*WORK TASK*. Whenever a line in the data below includes the string "lines", copy it out.

▼

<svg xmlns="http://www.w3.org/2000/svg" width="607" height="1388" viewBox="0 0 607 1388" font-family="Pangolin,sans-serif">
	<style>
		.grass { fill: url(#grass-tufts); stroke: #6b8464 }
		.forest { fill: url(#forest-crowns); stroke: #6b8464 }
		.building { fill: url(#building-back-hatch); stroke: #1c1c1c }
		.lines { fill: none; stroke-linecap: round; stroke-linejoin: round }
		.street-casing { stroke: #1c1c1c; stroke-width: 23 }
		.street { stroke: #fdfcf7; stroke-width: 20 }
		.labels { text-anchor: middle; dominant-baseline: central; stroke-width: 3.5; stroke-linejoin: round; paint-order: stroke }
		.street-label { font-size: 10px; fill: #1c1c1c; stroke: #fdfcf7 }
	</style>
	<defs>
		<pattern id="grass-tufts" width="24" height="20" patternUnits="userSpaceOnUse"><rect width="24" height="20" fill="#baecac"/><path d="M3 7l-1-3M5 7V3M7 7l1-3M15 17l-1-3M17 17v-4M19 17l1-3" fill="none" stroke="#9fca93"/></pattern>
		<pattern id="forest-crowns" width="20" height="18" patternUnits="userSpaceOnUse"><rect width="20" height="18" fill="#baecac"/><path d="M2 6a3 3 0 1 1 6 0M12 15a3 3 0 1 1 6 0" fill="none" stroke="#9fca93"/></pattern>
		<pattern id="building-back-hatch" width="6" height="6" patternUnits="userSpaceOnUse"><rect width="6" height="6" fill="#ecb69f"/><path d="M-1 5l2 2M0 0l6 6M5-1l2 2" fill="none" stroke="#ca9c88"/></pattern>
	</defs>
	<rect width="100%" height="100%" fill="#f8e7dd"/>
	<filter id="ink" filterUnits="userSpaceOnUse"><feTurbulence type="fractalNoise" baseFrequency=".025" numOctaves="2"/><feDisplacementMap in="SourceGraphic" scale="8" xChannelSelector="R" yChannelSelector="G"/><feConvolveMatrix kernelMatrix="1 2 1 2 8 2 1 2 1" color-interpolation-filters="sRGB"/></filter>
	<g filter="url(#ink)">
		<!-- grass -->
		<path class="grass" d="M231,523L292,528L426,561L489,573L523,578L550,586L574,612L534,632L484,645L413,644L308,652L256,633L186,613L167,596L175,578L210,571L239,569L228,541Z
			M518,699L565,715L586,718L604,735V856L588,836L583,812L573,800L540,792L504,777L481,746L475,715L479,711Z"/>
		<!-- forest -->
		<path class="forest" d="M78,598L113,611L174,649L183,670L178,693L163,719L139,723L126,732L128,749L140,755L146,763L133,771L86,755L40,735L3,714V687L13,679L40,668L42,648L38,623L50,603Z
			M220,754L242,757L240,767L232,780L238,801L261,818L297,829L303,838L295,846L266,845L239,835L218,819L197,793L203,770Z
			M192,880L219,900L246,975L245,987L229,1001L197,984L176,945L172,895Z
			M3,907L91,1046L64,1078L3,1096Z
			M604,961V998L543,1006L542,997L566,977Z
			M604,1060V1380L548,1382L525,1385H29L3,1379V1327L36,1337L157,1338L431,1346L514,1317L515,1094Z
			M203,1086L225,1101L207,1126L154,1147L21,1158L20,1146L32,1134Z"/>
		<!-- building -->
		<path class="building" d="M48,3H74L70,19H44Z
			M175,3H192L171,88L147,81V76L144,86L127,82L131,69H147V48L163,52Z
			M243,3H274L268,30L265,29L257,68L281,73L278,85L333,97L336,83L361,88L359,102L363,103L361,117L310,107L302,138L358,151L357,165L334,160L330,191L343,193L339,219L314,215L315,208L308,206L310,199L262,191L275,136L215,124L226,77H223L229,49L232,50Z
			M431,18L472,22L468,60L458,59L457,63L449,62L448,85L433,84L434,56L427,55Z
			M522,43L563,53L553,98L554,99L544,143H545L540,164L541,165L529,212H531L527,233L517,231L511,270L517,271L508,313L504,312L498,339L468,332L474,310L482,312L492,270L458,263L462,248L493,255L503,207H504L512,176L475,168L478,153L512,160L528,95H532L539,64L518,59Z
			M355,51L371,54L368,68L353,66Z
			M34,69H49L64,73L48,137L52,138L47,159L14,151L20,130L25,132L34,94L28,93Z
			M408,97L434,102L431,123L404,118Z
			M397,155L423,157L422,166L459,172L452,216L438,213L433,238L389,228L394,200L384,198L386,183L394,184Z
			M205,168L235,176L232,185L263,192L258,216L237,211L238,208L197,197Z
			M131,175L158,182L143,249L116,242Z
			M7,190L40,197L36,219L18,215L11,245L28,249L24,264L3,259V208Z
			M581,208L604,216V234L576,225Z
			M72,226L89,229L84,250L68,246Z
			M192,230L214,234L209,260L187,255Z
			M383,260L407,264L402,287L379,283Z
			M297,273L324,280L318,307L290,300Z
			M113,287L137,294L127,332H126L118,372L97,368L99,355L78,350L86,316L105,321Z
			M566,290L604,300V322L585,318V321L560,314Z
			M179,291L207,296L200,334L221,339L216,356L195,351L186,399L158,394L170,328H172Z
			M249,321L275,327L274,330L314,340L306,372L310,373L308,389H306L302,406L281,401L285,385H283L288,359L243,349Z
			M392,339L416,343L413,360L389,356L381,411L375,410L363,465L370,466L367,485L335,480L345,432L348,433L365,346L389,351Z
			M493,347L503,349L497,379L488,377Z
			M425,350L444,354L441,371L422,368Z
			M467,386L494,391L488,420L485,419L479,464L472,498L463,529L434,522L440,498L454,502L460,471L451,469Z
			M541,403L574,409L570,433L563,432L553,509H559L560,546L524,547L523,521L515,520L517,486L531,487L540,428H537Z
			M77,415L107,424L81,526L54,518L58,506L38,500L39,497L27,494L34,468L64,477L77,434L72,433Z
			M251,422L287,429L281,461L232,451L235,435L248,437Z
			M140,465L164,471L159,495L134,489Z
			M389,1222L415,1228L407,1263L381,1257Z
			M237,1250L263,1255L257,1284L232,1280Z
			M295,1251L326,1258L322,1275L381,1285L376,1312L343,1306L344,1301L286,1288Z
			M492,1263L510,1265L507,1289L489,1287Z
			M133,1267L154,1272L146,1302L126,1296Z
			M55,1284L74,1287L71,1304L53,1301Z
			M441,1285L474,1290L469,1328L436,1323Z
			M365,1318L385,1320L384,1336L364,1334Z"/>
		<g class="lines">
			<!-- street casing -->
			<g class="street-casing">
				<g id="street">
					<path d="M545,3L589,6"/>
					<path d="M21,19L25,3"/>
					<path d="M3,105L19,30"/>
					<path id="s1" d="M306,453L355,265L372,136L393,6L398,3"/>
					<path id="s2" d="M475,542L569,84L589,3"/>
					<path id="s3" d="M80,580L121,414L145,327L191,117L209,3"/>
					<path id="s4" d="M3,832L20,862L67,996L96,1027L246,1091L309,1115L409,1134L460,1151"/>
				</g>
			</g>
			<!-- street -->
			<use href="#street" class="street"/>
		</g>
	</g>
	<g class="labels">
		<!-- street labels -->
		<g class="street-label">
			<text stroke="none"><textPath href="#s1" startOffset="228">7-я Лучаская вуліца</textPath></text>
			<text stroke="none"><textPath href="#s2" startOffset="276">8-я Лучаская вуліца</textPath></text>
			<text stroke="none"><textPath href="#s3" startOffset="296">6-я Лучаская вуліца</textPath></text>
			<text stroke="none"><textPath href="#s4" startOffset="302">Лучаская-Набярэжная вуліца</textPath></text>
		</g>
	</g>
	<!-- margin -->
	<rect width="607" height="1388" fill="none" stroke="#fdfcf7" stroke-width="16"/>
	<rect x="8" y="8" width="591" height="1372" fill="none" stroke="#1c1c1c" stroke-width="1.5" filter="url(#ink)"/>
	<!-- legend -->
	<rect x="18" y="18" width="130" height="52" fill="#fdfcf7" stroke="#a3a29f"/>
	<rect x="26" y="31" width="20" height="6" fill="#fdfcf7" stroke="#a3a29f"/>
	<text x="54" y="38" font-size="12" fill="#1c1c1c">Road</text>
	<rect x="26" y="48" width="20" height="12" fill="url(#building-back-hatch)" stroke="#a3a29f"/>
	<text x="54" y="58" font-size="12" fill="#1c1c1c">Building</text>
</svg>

▲

*TASK RESPONSE*.
		.lines { fill: none; stroke-linecap: round; stroke-linejoin: round }
		<g class="lines">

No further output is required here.